__Problem description__:
Everything from the line containing "17: (136, 165)" to the last line of the material below must be retyped exactly, both ends included; skip the pictures.

__Data records__:
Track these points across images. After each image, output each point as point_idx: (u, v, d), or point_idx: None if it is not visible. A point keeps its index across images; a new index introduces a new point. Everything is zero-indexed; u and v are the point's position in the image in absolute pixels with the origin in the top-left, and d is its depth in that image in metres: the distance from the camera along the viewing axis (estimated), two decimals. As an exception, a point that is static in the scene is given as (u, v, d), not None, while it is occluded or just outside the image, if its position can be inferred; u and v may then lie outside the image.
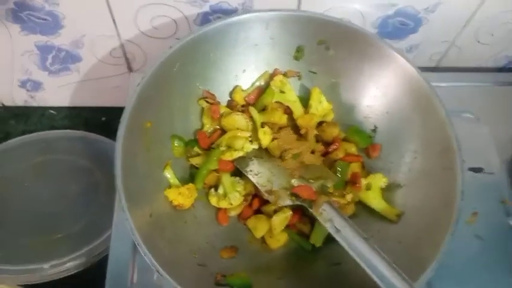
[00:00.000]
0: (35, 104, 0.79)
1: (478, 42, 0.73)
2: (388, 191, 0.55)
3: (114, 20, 0.61)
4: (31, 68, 0.70)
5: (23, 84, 0.74)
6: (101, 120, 0.79)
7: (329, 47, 0.57)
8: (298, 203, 0.51)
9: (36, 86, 0.74)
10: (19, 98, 0.78)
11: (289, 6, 0.61)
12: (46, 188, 0.69)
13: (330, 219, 0.48)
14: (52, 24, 0.61)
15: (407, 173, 0.55)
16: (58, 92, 0.76)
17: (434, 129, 0.52)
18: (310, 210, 0.50)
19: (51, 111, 0.79)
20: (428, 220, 0.49)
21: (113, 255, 0.55)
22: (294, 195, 0.51)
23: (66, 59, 0.68)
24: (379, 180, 0.55)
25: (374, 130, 0.59)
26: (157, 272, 0.42)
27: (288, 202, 0.51)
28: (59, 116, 0.79)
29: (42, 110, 0.79)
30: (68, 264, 0.61)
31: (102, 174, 0.70)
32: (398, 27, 0.68)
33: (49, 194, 0.68)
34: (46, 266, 0.60)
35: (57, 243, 0.63)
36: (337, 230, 0.47)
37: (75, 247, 0.62)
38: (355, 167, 0.57)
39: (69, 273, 0.61)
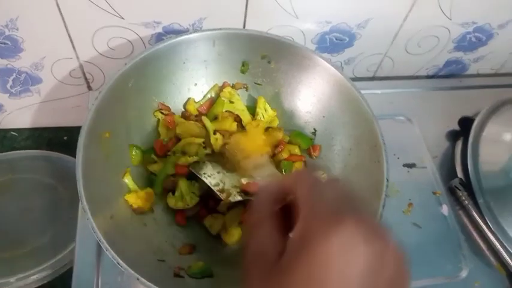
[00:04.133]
0: (-5, 126, 0.78)
1: (408, 53, 0.79)
2: (328, 185, 0.61)
3: (72, 43, 0.63)
4: (-8, 91, 0.70)
5: (-16, 107, 0.73)
6: (63, 140, 0.79)
7: (270, 61, 0.62)
8: (247, 198, 0.55)
9: (-3, 108, 0.74)
10: (-20, 121, 0.77)
11: (236, 26, 0.66)
12: (10, 205, 0.69)
13: (275, 211, 0.53)
14: (12, 47, 0.62)
15: (344, 168, 0.60)
16: (19, 114, 0.76)
17: (364, 128, 0.57)
18: (258, 204, 0.55)
19: (13, 133, 0.79)
20: (363, 207, 0.55)
21: (78, 262, 0.56)
22: (244, 191, 0.55)
23: (27, 81, 0.69)
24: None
25: (314, 133, 0.64)
26: (118, 265, 0.44)
27: (238, 198, 0.55)
28: (20, 137, 0.79)
29: (3, 132, 0.79)
30: (34, 277, 0.62)
31: (65, 191, 0.71)
32: (335, 43, 0.73)
33: (14, 211, 0.69)
34: (12, 279, 0.61)
35: (24, 257, 0.64)
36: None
37: (41, 260, 0.63)
38: (298, 166, 0.62)
39: (36, 286, 0.62)
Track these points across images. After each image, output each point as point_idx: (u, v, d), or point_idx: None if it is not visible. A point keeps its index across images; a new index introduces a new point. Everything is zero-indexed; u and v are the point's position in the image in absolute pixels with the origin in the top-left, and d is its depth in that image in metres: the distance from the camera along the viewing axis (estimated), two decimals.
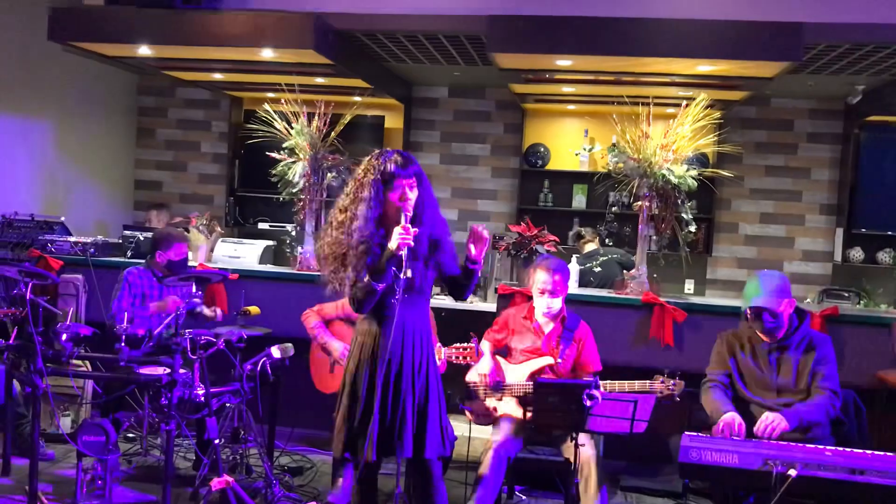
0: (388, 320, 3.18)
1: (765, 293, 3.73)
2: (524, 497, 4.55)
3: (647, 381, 4.00)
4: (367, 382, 3.21)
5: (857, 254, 7.33)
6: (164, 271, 4.91)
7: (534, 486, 4.63)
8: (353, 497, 3.37)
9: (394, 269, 3.11)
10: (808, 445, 3.25)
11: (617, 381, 4.03)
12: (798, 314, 3.84)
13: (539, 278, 4.26)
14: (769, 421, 3.53)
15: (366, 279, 3.11)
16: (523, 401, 4.10)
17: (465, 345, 4.15)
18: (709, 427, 3.69)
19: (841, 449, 3.20)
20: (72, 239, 5.76)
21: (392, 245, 3.09)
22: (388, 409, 3.17)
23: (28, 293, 4.10)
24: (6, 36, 6.34)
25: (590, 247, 6.59)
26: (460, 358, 4.13)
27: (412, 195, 3.17)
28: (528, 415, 3.66)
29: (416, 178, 3.19)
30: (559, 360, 4.22)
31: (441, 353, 4.10)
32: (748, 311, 3.78)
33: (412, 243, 3.09)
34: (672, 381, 3.97)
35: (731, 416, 3.62)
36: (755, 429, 3.55)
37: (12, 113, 6.55)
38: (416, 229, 3.12)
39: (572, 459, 3.60)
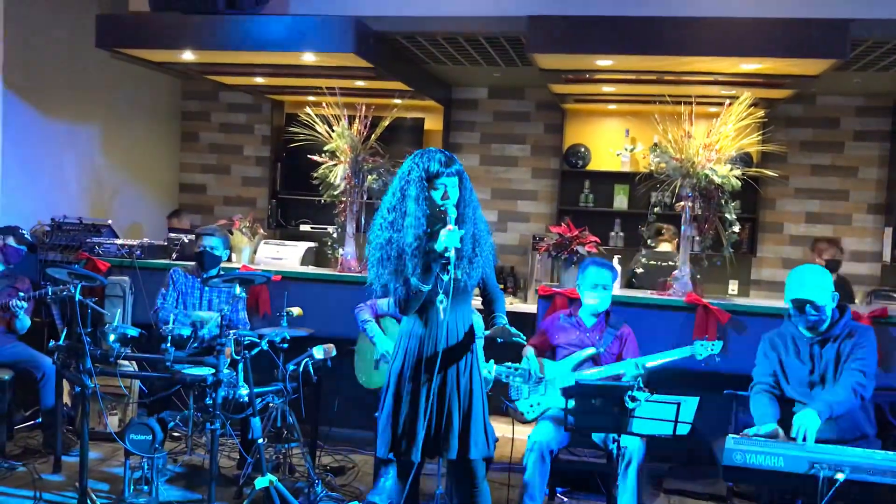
0: (432, 321, 3.20)
1: (808, 285, 3.70)
2: (566, 499, 4.53)
3: (688, 346, 4.07)
4: (412, 384, 3.22)
5: None
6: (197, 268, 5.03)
7: (575, 488, 4.61)
8: (394, 497, 3.38)
9: (438, 270, 3.11)
10: (856, 449, 3.19)
11: (653, 354, 4.12)
12: (839, 308, 3.81)
13: (591, 273, 4.33)
14: (799, 429, 3.45)
15: (413, 281, 3.11)
16: (566, 393, 4.12)
17: (517, 365, 4.19)
18: None
19: (891, 452, 3.14)
20: (118, 241, 5.87)
21: (439, 247, 3.08)
22: (433, 411, 3.18)
23: (77, 294, 4.19)
24: (55, 44, 6.48)
25: (664, 247, 6.45)
26: (509, 377, 4.17)
27: (455, 193, 3.17)
28: (571, 405, 3.66)
29: (458, 177, 3.18)
30: (601, 350, 4.27)
31: (492, 371, 4.12)
32: (791, 303, 3.73)
33: (459, 244, 3.08)
34: (711, 343, 3.99)
35: (771, 431, 3.57)
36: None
37: (61, 119, 6.69)
38: (462, 231, 3.11)
39: (614, 461, 3.58)
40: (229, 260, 5.81)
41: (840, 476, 3.00)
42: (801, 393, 3.77)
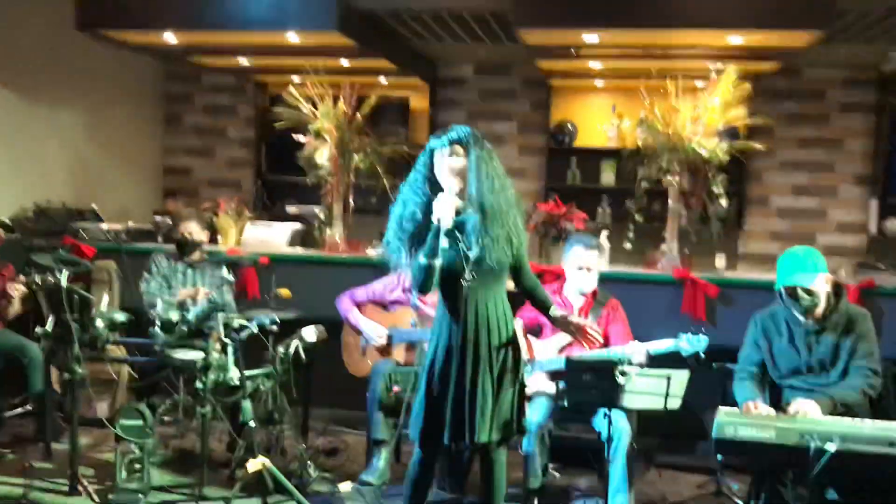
0: (459, 305, 3.12)
1: (797, 270, 3.61)
2: (557, 474, 4.55)
3: (672, 339, 3.97)
4: (442, 370, 3.16)
5: (892, 225, 7.19)
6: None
7: (567, 464, 4.63)
8: (411, 479, 3.35)
9: (462, 248, 3.06)
10: (845, 419, 3.21)
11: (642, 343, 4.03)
12: (835, 291, 3.70)
13: (576, 254, 4.24)
14: (797, 413, 3.41)
15: (420, 257, 3.07)
16: (554, 376, 4.11)
17: None
18: None
19: (880, 422, 3.16)
20: (104, 226, 5.83)
21: (434, 218, 3.04)
22: (464, 396, 3.12)
23: (63, 280, 4.16)
24: (34, 26, 6.39)
25: None
26: None
27: (450, 164, 3.10)
28: (560, 387, 3.66)
29: (461, 148, 3.10)
30: None
31: None
32: (783, 291, 3.65)
33: (451, 212, 3.02)
34: (697, 337, 3.93)
35: (750, 403, 3.53)
36: None
37: (42, 102, 6.61)
38: (457, 199, 3.06)
39: (605, 436, 3.59)
40: (215, 242, 5.77)
41: (830, 446, 3.01)
42: (791, 381, 3.70)
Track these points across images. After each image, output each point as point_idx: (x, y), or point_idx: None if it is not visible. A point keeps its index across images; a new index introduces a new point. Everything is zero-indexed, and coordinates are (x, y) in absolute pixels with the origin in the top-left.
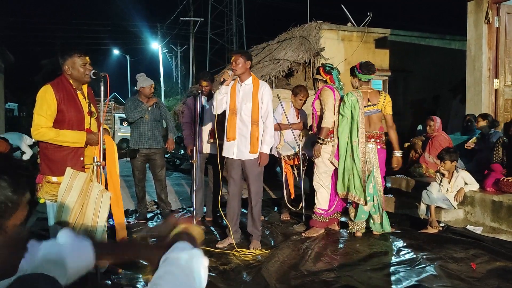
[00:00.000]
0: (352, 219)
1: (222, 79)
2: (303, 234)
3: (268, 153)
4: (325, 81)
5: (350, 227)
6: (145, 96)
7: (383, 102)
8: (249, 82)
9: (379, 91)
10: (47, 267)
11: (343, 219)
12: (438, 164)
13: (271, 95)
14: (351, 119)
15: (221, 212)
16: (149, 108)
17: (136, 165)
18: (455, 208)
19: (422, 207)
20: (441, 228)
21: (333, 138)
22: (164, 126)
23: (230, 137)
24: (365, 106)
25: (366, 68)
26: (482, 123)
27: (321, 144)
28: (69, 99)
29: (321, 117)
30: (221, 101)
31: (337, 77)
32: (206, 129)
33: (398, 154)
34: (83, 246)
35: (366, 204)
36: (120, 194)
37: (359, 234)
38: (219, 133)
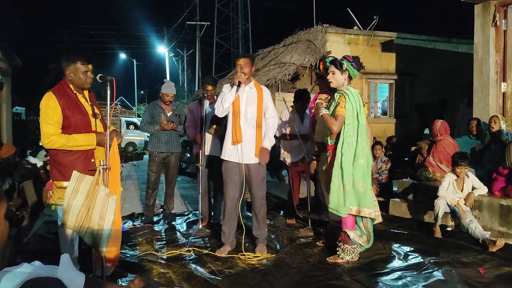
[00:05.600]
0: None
1: (237, 82)
2: (317, 243)
3: (270, 148)
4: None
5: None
6: (163, 101)
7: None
8: (253, 86)
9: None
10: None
11: None
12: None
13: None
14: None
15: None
16: (169, 115)
17: (152, 169)
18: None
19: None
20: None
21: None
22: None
23: (236, 140)
24: None
25: (359, 62)
26: (497, 126)
27: None
28: (72, 104)
29: None
30: (229, 105)
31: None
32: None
33: None
34: (76, 277)
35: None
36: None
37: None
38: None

__Solution for this exercise__:
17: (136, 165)
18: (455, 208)
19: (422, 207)
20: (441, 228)
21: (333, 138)
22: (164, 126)
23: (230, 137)
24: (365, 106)
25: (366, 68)
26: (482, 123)
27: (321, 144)
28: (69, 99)
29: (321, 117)
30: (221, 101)
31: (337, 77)
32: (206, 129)
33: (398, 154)
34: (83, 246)
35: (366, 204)
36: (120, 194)
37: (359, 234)
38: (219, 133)
[00:05.600]
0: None
1: (237, 82)
2: (317, 243)
3: (270, 148)
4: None
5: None
6: (163, 101)
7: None
8: (253, 86)
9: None
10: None
11: None
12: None
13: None
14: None
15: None
16: (169, 115)
17: (152, 169)
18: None
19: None
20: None
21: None
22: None
23: (236, 140)
24: None
25: (359, 62)
26: (497, 126)
27: None
28: (72, 104)
29: None
30: (229, 105)
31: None
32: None
33: None
34: (76, 277)
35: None
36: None
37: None
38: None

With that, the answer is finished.